Teks Halaman:
-----

Gen Z, Bonus Demografi, dan Visi Presiden
Ali Rif’an
Dosen FISIP UIN Syarif Hidayatullah Jakarta,
Direktur Eksekutif Arus Survei Indonesia
Fenomena generasi Z kesulitan mendapatkan pekerjaan kini telah menjadi persoalan serius di seluruh dunia. Investigasi Harian Kompas berjudul “Gen Z terpaksa Polyworking karena Kurang Uang”(19/5/2025) menyebutkan, sebagian dari generasi Z saat ini melakoni beberapa pekerjaan sekaligus (polyworking). Misalnya dalam jajak pendapat Capital One menemukan 36 persen gen Z di Kanada punya pekerjaan sampingan.

-----

Daftar yang Disediakan:
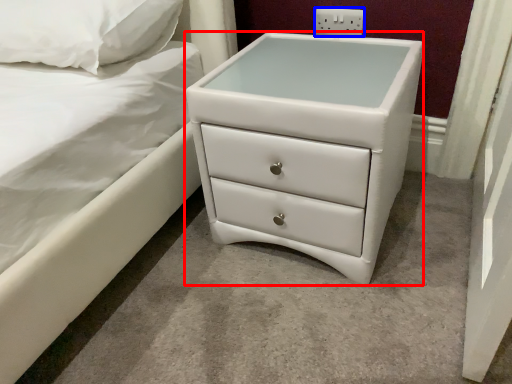
Question: Which object appears closest to the camera in this image, chest of drawers (highlighted by a red box) or electric outlet (highlighted by a blue box)?

Choices:
 (A) chest of drawers
 (B) electric outlet

Answer: (A)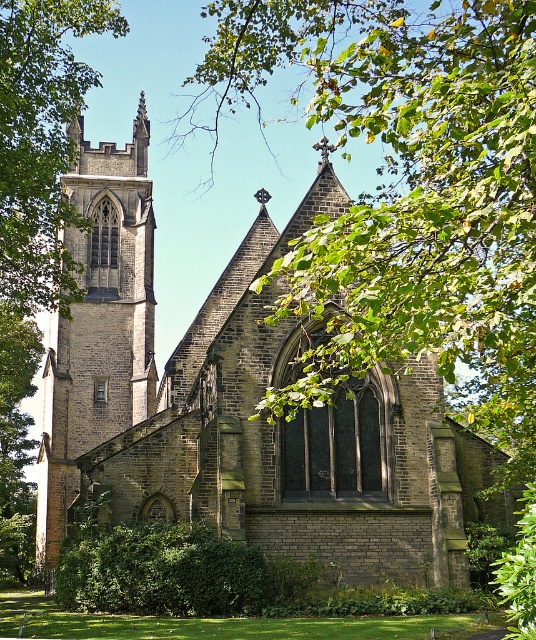
Is brown stone church at center taller than brown stone tower at left?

-----

Soal yang Diberikan 1:
Jawab pertanyaan berikut berdasarkan artikel tentang generasi Z.
(a) Penulis artikel menjadi dosen di fakultas dan kampus apa?
(b) Kapan investigasi Harian Kompas yang dikutip dalam artikel itu terbit?
(c) Menurut jajak pendapat Capital One, berapa persen gen Z di Kanada yang punya pekerjaan sampingan?
Soal yang Diberikan 2:
Tolong lanjutkan artikel tentang generasi Z mulai setelah kalimat terakhirnya.
Daftar tersebut tidak berhubungan dengan artikel tentang generasi Z.

Jawaban 1:
(a) FISIP UIN Syarif Hidayatullah Jakarta.
(b) 19/5/2025.
(c) 36 persen.

Jawaban 2:
Begitu pula jajak pendapat Paychex pada 2023 mengungkapkan hampir separuh gen Z di Amerika Serikat punya beberapa pekerjaan. Sebanyak 47 persen bahkan mempunyai tiga atau lebih pekerjaan sebagai solusi untuk bertahan hidup. Angka-angka tersebut diproyeksikan akan terus meningkat lantaran dipicu oleh ketidakstabilan ekonomi global dan disrupsi teknologi digital yang mengakibatkan kecilnya upah pekerja dan hilangnya kesempatan kerja.
Hal sama terjadi di Indonesia. Data Badan Pusat Statistik (BPS) 2024 menyebutkan, sekitar 9,9 juta generasi Z Indonesia menganggur. Angka ini tentu bukan sekadar data statistik, melainkan sinyal darurat bagi sebuah bangsa. Selain penggerak utama Indonesia Emas 2045, generasi Z oleh Marc Prensky (2001) disebut sebagai “digital natives” yang lahir dan tumbuh dalam lingkungan digital. Mereka berpikir, belajar, dan berkomunikasi dengan cara yang berbeda dengan generasi sebelumnya.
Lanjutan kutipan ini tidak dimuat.